4. [Ex] Pruning using Cross Validation

# Run 5-fold cross validation 
set.seed(1234)
cv.heart <- cv.tree(heart.tran, FUN=prune.missclass, K=5) 
cv.heart 

# Visualize cross validation missclassification rate 
par(mfrow=c(1,2)) 
plot(cv.heart$size, cv.heart$dev, type="b") 
plot(cv.herat$k, cv.heart$dev, type="b")

 

 

# Find the optimal tree size 
w <- cv.heart$size[which.min(cv.heart$dev)] 

# Prune the tree with the optimal size 
prune.heart <- prune.missclass(heart.tran, best=w) 
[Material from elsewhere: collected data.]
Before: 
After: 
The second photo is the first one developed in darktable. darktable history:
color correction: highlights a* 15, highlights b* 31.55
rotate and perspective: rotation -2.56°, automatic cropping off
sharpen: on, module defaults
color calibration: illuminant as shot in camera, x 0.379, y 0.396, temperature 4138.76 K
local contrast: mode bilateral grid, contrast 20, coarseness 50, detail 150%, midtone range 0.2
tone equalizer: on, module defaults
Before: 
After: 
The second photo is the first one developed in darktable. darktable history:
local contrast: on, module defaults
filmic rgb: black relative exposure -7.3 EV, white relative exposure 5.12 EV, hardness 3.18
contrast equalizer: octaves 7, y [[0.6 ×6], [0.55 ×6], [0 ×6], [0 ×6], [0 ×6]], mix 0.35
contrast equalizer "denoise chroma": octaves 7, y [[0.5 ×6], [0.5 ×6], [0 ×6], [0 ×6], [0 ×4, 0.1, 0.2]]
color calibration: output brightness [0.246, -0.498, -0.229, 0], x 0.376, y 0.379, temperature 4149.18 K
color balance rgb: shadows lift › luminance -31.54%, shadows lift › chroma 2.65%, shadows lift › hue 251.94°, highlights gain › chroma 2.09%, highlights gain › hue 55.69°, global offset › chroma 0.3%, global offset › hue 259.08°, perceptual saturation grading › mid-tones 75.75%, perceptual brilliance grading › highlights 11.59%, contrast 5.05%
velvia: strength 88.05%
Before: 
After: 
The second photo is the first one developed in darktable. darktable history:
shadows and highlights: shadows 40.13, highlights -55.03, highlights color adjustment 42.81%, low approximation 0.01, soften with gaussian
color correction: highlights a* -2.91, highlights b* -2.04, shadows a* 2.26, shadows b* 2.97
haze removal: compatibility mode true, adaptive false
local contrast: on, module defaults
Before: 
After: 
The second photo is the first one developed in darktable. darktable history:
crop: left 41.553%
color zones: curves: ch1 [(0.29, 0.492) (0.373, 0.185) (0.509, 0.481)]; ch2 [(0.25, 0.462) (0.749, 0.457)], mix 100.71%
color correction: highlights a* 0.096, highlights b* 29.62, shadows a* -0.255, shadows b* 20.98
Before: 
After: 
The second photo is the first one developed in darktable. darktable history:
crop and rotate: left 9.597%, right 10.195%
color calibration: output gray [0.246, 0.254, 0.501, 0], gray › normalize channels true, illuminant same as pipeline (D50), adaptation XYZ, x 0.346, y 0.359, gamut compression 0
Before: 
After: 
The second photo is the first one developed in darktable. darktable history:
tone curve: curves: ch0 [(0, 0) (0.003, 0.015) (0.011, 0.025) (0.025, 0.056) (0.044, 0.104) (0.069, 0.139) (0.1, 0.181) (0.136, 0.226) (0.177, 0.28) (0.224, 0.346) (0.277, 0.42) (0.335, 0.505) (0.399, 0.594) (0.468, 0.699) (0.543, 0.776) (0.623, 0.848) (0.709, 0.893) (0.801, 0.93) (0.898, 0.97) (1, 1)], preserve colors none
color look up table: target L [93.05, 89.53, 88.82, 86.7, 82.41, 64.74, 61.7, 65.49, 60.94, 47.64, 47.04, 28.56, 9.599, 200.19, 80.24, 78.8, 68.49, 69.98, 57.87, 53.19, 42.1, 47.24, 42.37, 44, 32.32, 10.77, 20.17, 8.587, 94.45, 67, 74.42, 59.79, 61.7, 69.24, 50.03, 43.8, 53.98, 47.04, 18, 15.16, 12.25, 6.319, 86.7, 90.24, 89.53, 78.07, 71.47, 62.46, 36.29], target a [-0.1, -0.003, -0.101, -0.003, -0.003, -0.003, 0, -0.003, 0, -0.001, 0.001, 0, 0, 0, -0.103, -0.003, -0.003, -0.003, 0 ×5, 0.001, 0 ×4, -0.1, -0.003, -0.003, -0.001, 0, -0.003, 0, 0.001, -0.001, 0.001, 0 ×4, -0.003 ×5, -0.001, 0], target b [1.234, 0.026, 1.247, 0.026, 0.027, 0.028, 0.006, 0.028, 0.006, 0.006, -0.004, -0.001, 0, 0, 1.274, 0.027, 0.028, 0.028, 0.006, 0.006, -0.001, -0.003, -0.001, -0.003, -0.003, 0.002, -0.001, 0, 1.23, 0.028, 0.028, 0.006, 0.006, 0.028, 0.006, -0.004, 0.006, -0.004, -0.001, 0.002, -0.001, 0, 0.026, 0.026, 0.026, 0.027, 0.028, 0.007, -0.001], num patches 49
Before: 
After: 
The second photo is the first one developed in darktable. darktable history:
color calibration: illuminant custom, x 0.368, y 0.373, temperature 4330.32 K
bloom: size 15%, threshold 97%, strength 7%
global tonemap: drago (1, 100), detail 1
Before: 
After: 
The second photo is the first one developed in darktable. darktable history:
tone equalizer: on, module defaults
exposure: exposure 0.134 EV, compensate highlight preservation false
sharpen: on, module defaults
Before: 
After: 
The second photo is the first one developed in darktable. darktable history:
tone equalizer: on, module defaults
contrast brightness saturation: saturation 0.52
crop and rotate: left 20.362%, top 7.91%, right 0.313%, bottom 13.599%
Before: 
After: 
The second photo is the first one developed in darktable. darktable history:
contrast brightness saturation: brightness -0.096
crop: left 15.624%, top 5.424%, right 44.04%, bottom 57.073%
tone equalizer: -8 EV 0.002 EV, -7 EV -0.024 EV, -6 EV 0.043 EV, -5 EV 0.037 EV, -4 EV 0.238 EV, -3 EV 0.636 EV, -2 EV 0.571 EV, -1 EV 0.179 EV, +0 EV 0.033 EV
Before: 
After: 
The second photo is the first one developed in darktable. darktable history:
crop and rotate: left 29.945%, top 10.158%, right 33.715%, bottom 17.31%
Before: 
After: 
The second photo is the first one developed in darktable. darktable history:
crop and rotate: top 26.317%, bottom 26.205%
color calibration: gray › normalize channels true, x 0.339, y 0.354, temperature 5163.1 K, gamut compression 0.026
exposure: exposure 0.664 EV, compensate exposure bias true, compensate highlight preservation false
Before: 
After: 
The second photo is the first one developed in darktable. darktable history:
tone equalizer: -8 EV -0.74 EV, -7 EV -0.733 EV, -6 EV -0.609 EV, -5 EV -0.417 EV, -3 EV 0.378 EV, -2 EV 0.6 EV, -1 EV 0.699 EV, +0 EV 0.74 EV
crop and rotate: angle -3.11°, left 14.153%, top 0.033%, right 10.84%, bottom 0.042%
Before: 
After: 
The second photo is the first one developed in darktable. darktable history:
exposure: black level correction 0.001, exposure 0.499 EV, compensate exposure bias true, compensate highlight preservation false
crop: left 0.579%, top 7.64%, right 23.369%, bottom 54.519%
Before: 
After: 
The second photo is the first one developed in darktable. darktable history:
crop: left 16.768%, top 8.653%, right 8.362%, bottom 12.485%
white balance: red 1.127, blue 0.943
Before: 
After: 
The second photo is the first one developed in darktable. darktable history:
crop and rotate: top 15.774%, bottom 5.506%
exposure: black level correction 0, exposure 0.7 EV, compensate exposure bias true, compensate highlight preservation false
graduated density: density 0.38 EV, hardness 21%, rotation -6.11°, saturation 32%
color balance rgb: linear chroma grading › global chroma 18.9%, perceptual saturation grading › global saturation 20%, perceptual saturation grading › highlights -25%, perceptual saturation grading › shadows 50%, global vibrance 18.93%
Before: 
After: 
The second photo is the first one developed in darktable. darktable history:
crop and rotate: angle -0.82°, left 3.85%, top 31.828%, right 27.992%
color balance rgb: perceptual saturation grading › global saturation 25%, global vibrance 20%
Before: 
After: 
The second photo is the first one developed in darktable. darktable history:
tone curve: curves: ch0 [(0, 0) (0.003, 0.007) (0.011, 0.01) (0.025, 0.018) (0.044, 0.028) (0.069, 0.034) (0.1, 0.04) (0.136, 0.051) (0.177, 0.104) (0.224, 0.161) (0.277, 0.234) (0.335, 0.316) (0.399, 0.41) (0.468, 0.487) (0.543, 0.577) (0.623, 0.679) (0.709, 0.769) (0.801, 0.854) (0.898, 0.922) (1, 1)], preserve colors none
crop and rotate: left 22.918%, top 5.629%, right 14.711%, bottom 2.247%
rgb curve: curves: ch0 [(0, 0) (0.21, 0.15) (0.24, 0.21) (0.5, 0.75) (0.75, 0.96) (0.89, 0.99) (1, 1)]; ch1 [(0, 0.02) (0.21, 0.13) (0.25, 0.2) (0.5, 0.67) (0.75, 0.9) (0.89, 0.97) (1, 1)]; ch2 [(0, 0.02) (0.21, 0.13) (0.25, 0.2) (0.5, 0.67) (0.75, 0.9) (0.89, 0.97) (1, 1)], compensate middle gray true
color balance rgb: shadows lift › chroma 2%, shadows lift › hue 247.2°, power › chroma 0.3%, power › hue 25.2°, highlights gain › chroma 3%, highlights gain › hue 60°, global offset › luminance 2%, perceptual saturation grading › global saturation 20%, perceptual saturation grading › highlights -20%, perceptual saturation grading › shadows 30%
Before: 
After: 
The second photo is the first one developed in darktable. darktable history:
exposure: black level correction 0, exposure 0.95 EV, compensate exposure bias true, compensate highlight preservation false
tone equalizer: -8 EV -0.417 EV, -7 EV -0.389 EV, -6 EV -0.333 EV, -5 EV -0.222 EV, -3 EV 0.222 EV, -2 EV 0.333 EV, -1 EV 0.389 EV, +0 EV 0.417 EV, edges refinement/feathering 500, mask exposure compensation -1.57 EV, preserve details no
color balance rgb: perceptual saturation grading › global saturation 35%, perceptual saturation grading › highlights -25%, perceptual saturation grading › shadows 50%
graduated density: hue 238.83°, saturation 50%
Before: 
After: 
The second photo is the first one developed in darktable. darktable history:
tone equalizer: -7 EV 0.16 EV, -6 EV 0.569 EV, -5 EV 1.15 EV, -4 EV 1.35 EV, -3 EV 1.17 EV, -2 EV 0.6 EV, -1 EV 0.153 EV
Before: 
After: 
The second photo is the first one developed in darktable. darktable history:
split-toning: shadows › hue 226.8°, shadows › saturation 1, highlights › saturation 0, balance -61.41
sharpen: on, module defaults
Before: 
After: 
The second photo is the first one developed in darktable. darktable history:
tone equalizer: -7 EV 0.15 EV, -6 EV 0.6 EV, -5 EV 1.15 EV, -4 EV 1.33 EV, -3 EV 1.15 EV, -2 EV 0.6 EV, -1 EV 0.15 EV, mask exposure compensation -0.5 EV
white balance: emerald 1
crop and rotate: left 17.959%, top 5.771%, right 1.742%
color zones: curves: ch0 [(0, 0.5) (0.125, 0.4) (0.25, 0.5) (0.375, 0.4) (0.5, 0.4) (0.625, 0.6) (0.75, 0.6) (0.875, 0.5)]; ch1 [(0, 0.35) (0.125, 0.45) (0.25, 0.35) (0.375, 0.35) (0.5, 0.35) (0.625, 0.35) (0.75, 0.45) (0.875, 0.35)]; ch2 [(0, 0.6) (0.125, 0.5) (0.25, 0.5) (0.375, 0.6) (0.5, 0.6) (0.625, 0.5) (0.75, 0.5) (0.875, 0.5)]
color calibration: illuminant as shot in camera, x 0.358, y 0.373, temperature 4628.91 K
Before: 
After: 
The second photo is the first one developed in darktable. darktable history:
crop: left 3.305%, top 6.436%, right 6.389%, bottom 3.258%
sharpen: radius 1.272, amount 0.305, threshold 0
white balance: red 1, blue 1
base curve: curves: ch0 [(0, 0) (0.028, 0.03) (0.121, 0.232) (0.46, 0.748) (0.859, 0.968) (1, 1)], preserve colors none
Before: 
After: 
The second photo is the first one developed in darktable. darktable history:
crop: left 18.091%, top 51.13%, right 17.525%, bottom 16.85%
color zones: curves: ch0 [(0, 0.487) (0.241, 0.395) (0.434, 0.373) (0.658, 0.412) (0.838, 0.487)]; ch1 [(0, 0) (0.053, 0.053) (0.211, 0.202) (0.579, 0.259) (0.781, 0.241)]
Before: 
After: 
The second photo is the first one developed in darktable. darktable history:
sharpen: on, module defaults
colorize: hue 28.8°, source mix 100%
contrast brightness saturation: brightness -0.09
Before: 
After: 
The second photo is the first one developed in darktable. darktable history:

# Visualize unpruned tree vs pruned tree 
par(mfrow=c(1,2)) 
plot(heart.tran) 
text(heart.tran) 
plot(prune.heart) 
text(prune.heart, pretty=0)

 

 

# Compute classification error of the subtree 
heart.pred <- predict(prune.heart, heart.test, type="class") 
table(heart.pred, Heart$AHD[test]) 
mean(heart.pred!=Heart$AHD[test])
  • Missclassification rate of unpruned tree : 0.2751678
  • Missclassification rate of pruned tree : 0.261745
  • The missclassification rate aren't differ between unpruned tree and pruned tree.

 

5. [Ex] Simulation Study : Iterating 100 times

set.seed(111) 
K <- 100 
RES1 <- matrix(0, K, 2) 

# Iterate 100 times 
for (i in 1:K) {
    train <- sample(1:nrow(Heart), floor(nrow(Heart)*2/3)) 
    test <- setdiff(1:nrow(Heart), train) 
    heart.test <- Heart[test, ]
    heart.tran <- tree(AHD ~., Heart, subset=train) 
    heart.pred <- predict(heart.tran, heart.test, type="class") 
    RES1[i, 1] <- mean(heart.pred != Heart$AHD[test]) 
    cv.heart <- cv.tree(heart.tran, FUN=prune.misclass, K=5) 
    w <- cv.heart$size[which.min(cv.heart$dev)] 
    prune.heart <- prune.misclass(heart.tran, best=w) 
    heart.pred.cv <- predict(prune.heart, heart.test, type="class") 
    RES1[i, 2] <- mean(heart.pred.cv != Heart$AHD[test]) 
} 

# Calculate mean CVE of 100 iterations 
apply(RES1, 2, mean) 
boxplot(RES1, col=c("orange", "lightblue"), boxwex=0.6, names=c("unpruned tree", "pruned tree"),
        ylab="Classification Error Rate")
  • Result of unpruned vs pruned tree : 0.2404040 vs 0.2351515

 

 

 

6. [Ex] Simulation Study : Iterating 100 times and comparing with other models

library(MASS) 
library(e1071) 

set.seed(111) 
K <- 100
RES2 <- matrix(0, K, 4) 

for (i in 1:K) { 
    train <- sample(1:nrow(Heart), floor(nrow(Heart)*2/3)) 
    test <- setdiff(1:nrow(Heart), train) 
    y.test <- Heart$AHD[test] 

    # Logisitc Regression 
    g1 <- glm(AHD~., data=Heart, family="binomial", subset=train) 
    p1 <- predict(g1, Heart[test,], type="response") 
    pred1 <- rep("No", length(y.test)) 
    pred1[p1 > 0.5] <- "Yes" 
    RES2[i, 1] <- mean(pred1!=y.test) 

    # LDA/QDA 
    g2 <- lda(AHD~., data=Heart, subset=train) 
    g3 <- qda(AHD~., data=Heart, subset=train) 
    pred2 <- predict(g2, Heart[test,])$class
    pred3 <- predict(g3, Heart[test,])$class
    RES2[i, 2] <- mean(pred2!=y.test) 
    RES2[i, 3] <- mean(pred3!=y.test) 

    # Bayes Naive 
    g4 <- naiveBayes(AHD~., data=Heart, subset=train) 
    pred4 <- predict(g4, Heart[test,]) 
    RES2[i, 4] <- mean(pred4!= y.test) 
} 

apply(RES2, 2, mean) 
boxplot(cbind(RES1, RES2), col=2:8, boxwex=0.6, 
        names=c("unpruned tree", "pruned tree", "Logistic", "LDA", "QDA", "BayesNaive"),
        ylab="Classification Error Rate")

 

  • The missclassification rate of tree methods are higher than other models.